§ **Source document**:
When deciding where to plant your vegetable garden, choose the best available location by keeping the following factors in mind: 

  • Good soil  
  • Level ground  
  • Water supply  
  • Adequate light  
  • Close to home

Good soil

Although you may have little choice concerning the soil type available to you, you can use a simple test to find out whether your soil is in good condition for planting. Squeeze a handful of soil to test for moisture content. If the squeezed soil forms a clump, the soil is too wet to work. If you work soil that contains this much moisture, it might form into cement-like clumps that can cause problems for the remainder of the year. If the soil crumbles easily when it is squeezed, it is in an ideal condition to work. Tilling or working the soil and incorporating organic soil amendments (such as compost, lawn clippings, or peat moss) can improve poor soil and can increase yield, even in good soil. 

Level ground

Level ground is easier to prepare, plant, and irrigate than sloping ground. If you must plant on sloping ground, run rows across the slope, not up and down, to keep the soil from washing away during irrigation.

Water supply

Locate your garden near an abundant supply of water that is easily reached with a garden hose.

Adequate light

Vegetables need at least 8 hours of sunlight each day for best growth. Plant vegetables where they are not shaded by trees, shrubs, walls, or fences. Trees and shrubs also compete with vegetables for the water available in the soil.

Close to home

Plant your garden near your home, if possible. You are more likely to spend time working in your garden if you can reach it easily. A nearby garden also means that you do not have to carry tools back and forth over a long distance. If your garden is large enough for you to use power tools, be sure you have easy access to a road or driveway wide enough for equipment movement.

§ **Brief 1**:
In the garden location guide, replace "garden hose" with "watering hose" and write out the passage between "Locate your garden" and "for equipment movement.", inclusive.
§ **Brief 2**:
Please list every kind of object that the garden location guide says can shade vegetables.
§ **Brief 3**:
Answer from the garden location guide:
(a) How many hours of sunlight do vegetables need each day for best growth?
(b) On sloping ground, which way should rows run?
(c) What does it mean if squeezed soil forms a clump?
None of the items are needed here.

§ **Record extracts**:
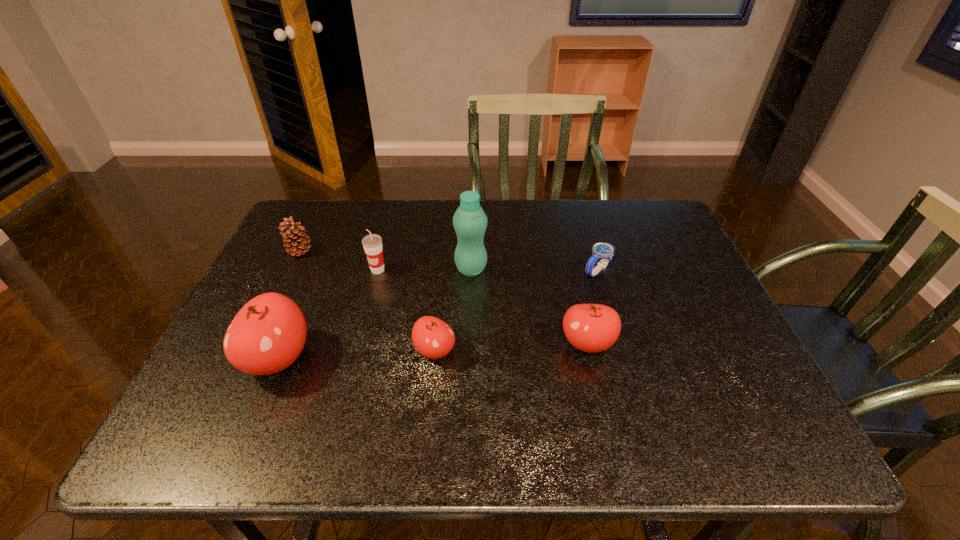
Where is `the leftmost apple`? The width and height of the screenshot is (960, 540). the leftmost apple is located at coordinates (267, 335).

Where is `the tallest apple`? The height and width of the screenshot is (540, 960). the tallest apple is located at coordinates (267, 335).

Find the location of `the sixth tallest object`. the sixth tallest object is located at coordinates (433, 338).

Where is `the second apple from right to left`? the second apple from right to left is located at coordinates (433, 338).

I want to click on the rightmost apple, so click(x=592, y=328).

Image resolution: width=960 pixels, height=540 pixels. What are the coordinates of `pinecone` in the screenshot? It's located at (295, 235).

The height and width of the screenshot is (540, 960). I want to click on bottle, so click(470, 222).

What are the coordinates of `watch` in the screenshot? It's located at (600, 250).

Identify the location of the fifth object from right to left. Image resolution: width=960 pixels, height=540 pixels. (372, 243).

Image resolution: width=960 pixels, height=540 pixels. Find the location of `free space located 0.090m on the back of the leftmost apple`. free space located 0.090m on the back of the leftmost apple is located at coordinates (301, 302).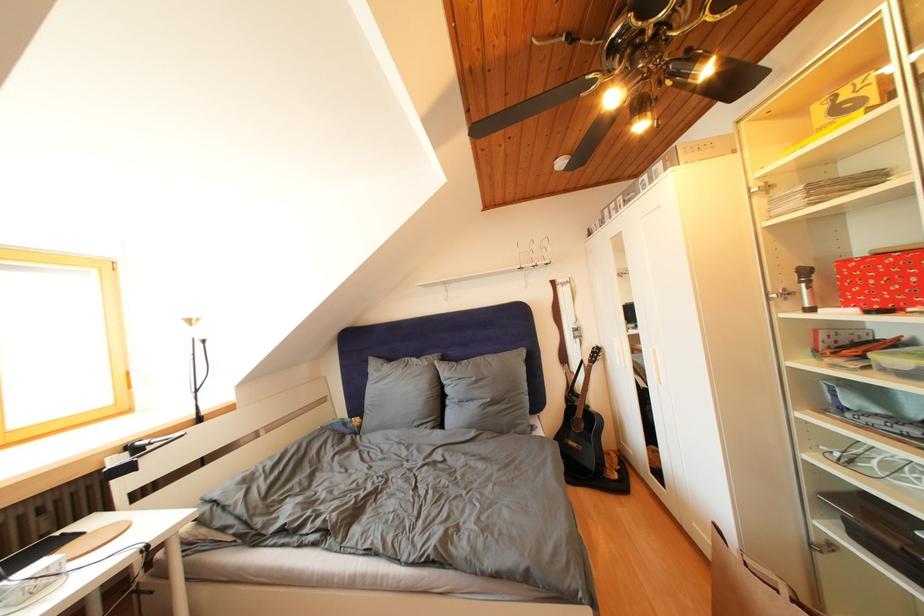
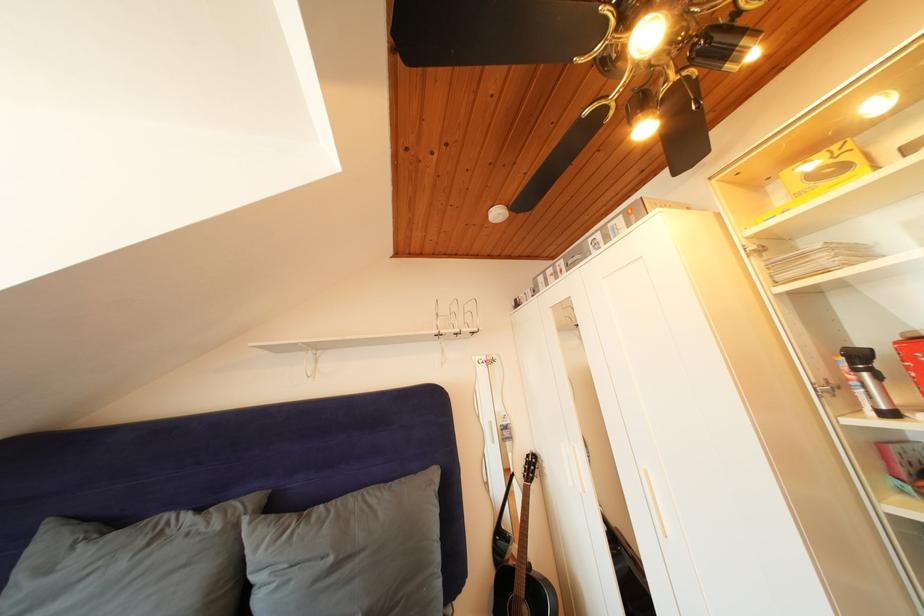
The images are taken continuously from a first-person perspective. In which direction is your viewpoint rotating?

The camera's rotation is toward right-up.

* * *

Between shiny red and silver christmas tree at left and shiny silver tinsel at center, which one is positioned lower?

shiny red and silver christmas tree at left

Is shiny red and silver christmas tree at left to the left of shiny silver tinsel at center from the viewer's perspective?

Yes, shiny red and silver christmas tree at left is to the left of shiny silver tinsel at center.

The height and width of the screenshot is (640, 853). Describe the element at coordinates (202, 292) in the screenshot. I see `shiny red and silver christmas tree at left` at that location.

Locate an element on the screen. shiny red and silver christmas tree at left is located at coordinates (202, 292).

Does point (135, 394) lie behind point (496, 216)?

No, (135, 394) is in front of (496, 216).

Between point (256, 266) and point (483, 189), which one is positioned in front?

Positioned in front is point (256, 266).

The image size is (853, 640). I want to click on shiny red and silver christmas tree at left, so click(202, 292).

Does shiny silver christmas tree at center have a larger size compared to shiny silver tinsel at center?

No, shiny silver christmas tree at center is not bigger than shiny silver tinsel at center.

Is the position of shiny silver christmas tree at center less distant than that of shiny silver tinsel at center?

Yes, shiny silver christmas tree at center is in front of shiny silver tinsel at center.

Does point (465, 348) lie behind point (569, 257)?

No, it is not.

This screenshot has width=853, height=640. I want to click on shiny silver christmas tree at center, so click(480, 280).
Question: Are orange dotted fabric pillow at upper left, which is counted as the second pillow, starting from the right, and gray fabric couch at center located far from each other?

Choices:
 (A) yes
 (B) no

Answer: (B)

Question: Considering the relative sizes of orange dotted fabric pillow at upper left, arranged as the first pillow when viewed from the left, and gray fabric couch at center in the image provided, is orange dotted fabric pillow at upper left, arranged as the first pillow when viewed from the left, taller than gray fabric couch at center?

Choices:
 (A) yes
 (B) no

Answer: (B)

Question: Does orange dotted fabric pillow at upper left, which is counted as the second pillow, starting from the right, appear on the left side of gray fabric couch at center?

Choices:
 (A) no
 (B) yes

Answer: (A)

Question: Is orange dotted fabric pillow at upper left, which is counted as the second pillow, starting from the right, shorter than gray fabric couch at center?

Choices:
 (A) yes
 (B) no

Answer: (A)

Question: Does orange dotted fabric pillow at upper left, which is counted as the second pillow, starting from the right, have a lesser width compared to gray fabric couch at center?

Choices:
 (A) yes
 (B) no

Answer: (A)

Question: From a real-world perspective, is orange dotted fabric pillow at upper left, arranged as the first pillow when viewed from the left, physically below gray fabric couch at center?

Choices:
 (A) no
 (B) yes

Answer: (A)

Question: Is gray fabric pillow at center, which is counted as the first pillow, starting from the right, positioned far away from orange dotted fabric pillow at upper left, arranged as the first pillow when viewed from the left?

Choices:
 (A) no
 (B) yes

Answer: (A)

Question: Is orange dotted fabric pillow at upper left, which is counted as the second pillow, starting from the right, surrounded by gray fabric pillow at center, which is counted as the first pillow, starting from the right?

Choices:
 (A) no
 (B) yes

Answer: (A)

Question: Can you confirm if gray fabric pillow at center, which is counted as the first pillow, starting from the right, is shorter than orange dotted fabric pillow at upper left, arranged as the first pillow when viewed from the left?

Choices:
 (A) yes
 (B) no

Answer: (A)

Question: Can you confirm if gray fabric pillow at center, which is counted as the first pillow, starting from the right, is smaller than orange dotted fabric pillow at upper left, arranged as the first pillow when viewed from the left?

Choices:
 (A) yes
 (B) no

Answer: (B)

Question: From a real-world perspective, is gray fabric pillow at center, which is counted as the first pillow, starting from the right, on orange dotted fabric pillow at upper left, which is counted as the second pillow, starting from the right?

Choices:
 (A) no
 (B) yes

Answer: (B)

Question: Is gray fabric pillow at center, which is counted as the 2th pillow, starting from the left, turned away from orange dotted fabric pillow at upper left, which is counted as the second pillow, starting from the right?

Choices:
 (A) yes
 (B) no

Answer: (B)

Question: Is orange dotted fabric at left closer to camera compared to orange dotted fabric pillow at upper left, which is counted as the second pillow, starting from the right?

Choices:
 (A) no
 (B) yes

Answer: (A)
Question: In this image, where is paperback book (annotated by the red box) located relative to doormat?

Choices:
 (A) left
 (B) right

§ **Exercise solution 1**:
Locate your garden near an abundant supply of water that is easily reached with a watering hose.

Adequate light

Vegetables need at least 8 hours of sunlight each day for best growth. Plant vegetables where they are not shaded by trees, shrubs, walls, or fences. Trees and shrubs also compete with vegetables for the water available in the soil.

Close to home

Plant your garden near your home, if possible. You are more likely to spend time working in your garden if you can reach it easily. A nearby garden also means that you do not have to carry tools back and forth over a long distance. If your garden is large enough for you to use power tools, be sure you have easy access to a road or driveway wide enough for equipment movement.

§ **Exercise solution 2**:
trees, shrubs, walls, fences

§ **Exercise solution 3**:
(a) At least 8 hours.
(b) Across the slope, not up and down.
(c) The soil is too wet to work.